Yes, the ideal would be for each spouse involved to have a strong faith and a good comprehension of scripture. In our case, my first wife never did have her own appetite for searching out spiritual things. For 29 years, she just relied on me to establish our family doctrinal understandings.

Now, the ladies who have chosen to be my wives have their own desire to search out truth. My original wife and her lesbian girlfriend are reaping the consequences of their actions. I have custody of the minor children and all assets of the marriage. Over half her income is being garnished for child support. She is missing out on watching her children and grandchildren as they grow and mature since she lives 1300 miles away now.

paul
 
Paul,
I am very sorry for the heartache and pain that you have experienced. It seems we never progress very far in our growth in Christ before we encounter His tool of brokeness.

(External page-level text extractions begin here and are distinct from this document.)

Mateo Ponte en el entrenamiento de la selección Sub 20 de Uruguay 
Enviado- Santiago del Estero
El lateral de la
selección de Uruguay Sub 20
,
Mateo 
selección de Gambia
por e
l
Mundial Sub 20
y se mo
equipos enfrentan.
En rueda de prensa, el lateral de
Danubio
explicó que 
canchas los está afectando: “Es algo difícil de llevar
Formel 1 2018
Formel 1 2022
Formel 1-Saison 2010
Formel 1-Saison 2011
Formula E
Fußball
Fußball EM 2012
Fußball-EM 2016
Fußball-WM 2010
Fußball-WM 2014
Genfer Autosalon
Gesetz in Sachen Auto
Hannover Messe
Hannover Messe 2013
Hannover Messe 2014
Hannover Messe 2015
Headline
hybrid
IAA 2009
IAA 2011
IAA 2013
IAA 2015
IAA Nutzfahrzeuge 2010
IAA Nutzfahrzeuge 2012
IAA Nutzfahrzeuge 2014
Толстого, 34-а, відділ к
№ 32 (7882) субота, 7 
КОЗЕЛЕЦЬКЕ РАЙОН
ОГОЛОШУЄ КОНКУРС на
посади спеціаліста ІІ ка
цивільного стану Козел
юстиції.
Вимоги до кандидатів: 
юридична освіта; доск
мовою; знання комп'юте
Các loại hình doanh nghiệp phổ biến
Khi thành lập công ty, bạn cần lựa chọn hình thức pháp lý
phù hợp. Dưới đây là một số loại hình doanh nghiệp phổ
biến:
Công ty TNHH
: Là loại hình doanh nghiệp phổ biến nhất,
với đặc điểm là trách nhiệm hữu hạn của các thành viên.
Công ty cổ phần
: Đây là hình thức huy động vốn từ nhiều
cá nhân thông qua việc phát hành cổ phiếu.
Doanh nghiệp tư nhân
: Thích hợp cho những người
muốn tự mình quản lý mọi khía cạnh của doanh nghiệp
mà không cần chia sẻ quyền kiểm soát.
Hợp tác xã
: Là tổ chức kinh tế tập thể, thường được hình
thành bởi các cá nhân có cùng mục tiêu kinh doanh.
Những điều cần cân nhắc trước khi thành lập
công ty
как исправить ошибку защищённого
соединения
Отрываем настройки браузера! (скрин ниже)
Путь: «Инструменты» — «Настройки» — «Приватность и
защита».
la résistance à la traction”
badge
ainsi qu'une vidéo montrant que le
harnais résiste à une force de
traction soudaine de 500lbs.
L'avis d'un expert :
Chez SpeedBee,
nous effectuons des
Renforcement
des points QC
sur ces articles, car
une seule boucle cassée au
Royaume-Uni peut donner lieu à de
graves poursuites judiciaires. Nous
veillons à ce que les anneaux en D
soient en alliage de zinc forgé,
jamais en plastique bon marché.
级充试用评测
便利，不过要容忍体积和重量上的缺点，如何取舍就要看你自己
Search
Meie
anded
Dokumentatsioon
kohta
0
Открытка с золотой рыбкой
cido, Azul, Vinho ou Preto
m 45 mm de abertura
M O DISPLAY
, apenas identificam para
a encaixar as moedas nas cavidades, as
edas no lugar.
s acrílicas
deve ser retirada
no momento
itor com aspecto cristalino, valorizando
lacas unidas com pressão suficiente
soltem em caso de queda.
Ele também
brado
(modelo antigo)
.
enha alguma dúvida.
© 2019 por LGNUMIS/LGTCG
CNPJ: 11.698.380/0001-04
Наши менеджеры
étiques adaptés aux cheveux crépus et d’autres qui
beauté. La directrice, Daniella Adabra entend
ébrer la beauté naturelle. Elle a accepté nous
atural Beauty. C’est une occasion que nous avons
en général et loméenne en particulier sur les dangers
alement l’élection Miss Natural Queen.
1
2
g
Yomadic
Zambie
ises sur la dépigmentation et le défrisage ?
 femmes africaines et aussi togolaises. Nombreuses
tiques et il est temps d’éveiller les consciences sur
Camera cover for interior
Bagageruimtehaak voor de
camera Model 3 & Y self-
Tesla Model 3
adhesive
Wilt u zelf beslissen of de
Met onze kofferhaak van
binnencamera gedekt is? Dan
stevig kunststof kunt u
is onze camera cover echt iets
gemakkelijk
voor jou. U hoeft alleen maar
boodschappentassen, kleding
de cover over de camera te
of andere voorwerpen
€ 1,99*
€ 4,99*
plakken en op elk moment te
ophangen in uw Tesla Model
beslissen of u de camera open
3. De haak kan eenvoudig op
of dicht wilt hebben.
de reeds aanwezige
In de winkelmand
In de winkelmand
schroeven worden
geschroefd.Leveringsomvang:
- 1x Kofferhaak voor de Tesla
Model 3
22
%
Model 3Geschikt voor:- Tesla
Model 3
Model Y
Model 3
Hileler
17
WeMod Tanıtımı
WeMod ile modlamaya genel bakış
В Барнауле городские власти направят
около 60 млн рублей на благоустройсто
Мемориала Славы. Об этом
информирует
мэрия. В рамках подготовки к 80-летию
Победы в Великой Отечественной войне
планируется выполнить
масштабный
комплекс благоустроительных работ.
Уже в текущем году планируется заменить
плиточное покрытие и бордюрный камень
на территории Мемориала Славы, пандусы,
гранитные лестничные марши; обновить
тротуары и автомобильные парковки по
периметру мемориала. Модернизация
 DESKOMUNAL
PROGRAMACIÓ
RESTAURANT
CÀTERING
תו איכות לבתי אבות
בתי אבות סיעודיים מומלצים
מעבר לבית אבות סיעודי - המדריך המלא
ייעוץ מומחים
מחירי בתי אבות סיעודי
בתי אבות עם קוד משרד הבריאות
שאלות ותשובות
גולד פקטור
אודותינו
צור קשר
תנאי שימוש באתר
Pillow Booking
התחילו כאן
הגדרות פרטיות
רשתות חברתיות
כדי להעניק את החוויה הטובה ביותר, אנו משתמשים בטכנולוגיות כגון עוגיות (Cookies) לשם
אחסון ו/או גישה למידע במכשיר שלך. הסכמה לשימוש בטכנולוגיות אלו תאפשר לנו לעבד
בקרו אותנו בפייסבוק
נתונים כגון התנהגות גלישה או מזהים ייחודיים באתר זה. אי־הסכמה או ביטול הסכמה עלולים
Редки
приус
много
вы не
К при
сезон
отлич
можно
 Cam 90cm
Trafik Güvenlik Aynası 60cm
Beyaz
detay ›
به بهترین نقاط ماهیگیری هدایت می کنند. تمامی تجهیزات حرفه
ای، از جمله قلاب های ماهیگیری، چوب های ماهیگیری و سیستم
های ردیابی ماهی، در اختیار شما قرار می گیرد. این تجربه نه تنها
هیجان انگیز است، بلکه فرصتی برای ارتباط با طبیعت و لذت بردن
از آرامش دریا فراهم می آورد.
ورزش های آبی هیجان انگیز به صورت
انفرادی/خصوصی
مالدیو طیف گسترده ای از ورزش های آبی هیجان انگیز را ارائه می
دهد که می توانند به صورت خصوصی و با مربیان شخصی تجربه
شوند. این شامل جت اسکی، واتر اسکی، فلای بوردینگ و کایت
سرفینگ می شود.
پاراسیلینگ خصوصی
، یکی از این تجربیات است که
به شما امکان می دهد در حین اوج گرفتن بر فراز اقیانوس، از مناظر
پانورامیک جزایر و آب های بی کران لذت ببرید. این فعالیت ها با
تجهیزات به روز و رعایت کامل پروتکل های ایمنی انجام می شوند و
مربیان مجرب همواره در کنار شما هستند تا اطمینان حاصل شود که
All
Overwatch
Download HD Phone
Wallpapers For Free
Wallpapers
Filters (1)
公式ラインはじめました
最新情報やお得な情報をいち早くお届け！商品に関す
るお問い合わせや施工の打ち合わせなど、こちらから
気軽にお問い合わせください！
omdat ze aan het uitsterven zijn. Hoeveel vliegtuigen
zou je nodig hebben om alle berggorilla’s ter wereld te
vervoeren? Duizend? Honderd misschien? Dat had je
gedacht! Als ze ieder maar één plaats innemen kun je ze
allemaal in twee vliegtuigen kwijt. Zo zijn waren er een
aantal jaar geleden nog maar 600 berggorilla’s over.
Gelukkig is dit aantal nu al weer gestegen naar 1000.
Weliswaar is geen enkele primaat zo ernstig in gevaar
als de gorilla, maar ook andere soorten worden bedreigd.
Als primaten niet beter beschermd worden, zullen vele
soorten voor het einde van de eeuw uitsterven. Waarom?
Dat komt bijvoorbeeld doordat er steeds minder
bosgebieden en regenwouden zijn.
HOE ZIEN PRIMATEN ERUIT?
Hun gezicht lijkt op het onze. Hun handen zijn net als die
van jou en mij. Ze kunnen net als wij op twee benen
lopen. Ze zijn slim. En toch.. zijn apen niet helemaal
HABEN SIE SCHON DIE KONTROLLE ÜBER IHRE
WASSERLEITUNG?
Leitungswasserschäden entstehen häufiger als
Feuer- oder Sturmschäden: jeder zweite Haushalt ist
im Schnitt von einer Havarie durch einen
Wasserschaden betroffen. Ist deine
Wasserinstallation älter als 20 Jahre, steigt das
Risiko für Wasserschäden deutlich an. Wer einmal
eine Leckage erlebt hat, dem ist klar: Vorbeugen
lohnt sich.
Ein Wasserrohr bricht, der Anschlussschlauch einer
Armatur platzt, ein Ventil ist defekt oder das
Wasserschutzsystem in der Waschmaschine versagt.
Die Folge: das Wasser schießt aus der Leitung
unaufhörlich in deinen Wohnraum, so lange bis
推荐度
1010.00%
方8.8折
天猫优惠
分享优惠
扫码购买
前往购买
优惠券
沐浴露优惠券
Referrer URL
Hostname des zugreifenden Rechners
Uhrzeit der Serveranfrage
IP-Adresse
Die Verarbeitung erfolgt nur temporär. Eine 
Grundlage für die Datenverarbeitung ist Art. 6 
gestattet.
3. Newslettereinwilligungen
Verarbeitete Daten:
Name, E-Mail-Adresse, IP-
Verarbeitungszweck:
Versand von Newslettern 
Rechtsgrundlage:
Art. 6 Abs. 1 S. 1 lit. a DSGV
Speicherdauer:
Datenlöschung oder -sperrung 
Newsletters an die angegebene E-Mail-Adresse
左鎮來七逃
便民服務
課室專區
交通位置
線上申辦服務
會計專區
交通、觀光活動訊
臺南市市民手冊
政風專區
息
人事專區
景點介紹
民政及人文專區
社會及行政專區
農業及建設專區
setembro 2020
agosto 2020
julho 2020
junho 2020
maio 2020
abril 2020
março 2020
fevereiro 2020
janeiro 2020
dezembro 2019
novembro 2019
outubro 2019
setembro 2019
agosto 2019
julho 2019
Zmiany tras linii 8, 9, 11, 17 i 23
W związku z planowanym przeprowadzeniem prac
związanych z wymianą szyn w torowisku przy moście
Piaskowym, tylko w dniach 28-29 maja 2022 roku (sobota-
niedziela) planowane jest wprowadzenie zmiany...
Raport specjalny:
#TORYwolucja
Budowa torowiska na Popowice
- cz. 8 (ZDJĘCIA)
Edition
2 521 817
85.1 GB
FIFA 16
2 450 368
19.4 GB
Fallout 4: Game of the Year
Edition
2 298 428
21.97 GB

It works and though it is painful, we are better off because of it. To relate to your original question, regarding choice or calling, let me respond by saying that it may well be both. We are all given the liberty of choice as to whether we will marry, mono or poly. However, there are cases in the Word where God specifically instructs men to marry again. I think Hosea and Gomer are a good example (I am plagued by the face Gomer Pyle when I read this) :? . There is no reason to assume that Gomer was Hosea's first and only wife. He was instructed to take her for his wife and to allow that marriage to be a message to the nation. Choice is a normal option for us, but God reserves the right to call people to a specific purpose, at His will.